QUOTED PASSAGE:

According to the documentation on point data type :

Point is a spatial data type consisting of 2D or 3D locations in the Cartesian or WGS84 system. The coordinates of the location are stored as a 64-bit Float numbers. Each point type has an associated coordinate reference system (CRS) and a spatial reference identifier (SRID). Points can be created with the point function. For fast queries, points can leverage the point index.

Usage examples

MATCH (n) DELETE n;
CREATE (l:City {name:'London', geometry:point({longitude: 51.51, latitude: -0.12})});
CREATE (l:City {name:'Zagreb', geometry:point({longitude: 45.82, latitude: 15.97})});  
  
MATCH (c1:City),(c2:City)
RETURN c1.name, c2.name, point.distance(c1.geometry, c2.geometry) AS result;

MATCH (n) DELETE n;
CREATE (l:City {name:'London', geometry:point({x:3622779.924618, y:3200649.292915})});
CREATE (l:City {name:'Zagreb', geometry:point({x:4788657.089249, y:2542917.922569})});
MATCH (c1:City),(c2:City)
RETURN c1.name, c2.name, point.distance(c1.geometry, c2.geometry) AS result;

MATCH (n) DELETE n;
CREATE (l:City {name:'London', geometry:[point({x:3622779.924618, y:3200649.292915}), point({x:3622779.924618, y:3200649.292915})]});
MATCH (n) RETURN n.geometry;

Notes:

Minimal geospatial capabilities
Geometry point as point type property
Complex points as list of points

Milestone 2: Data model & environment design (the rest)

Importing data

17 424 648 - number of buildings
14 698 410 - number of road nodes
2 588 734 - number of roads
1 121 912 - number of trees
130 389 - number of railways
Others negligible
Totaling around 36 milion nodes
Guessing their will be 100-200 milion relationships

Memgraph page suggests that they can create 1 million nodes/relatioship per second assuming optimized import.

Modelling

building - nodes
cities - nodes
communes - nodes
countries - nodes
powiats - nodes
railways - nodes connected with relationships
roads - separted into multiple nodes connected with relationships to each other + relationship to road metadata
trees - nodes
voivodships - nodes

Example from memgraph:

target_nodes_directory = Path(__file__).parents[3].joinpath(f"datasets/graph500/{size}/csv_node_chunks")
for file in target_nodes_directory.glob("*.csv"):
    subprocess.run(["docker", "cp", str(file), f"memgraph:/usr/lib/memgraph/{file.name}"], check=True)
 
queries = []
for file in target_nodes_directory.glob("*.csv"):
    queries.append(f"LOAD CSV FROM '/usr/lib/memgraph/{file.name}' WITH HEADER AS row CREATE (n:Node {{id: row.id}})")

AVAILABLE DATA:
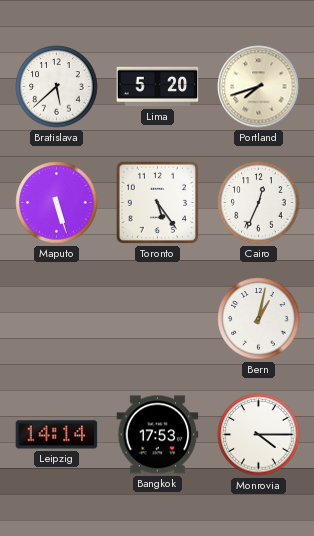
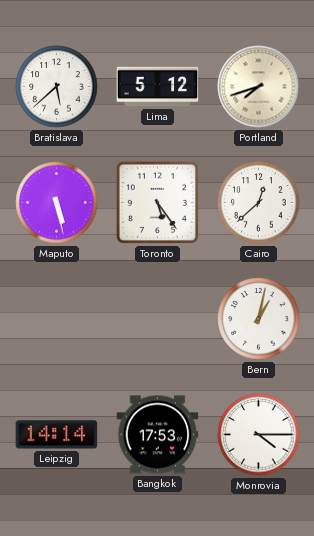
Lima: 5:20 -> 5:12
Maputo: 5:27 -> 5:28
Cairo: 12:34 -> 12:38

PROBLEMS TO SOLVE:
A) In the Memgraph notes, how are the coordinates of a point stored?
B) Reproduce everything in the Memgraph notes from "Importing data" down to "assuming optimized import.".

SOLUTIONS TO THE EXERCISE:
A) As 64-bit Float numbers.

B)
Importing data

17 424 648 - number of buildings
14 698 410 - number of road nodes
2 588 734 - number of roads
1 121 912 - number of trees
130 389 - number of railways
Others negligible
Totaling around 36 milion nodes
Guessing their will be 100-200 milion relationships

Memgraph page suggests that they can create 1 million nodes/relatioship per second assuming optimized import.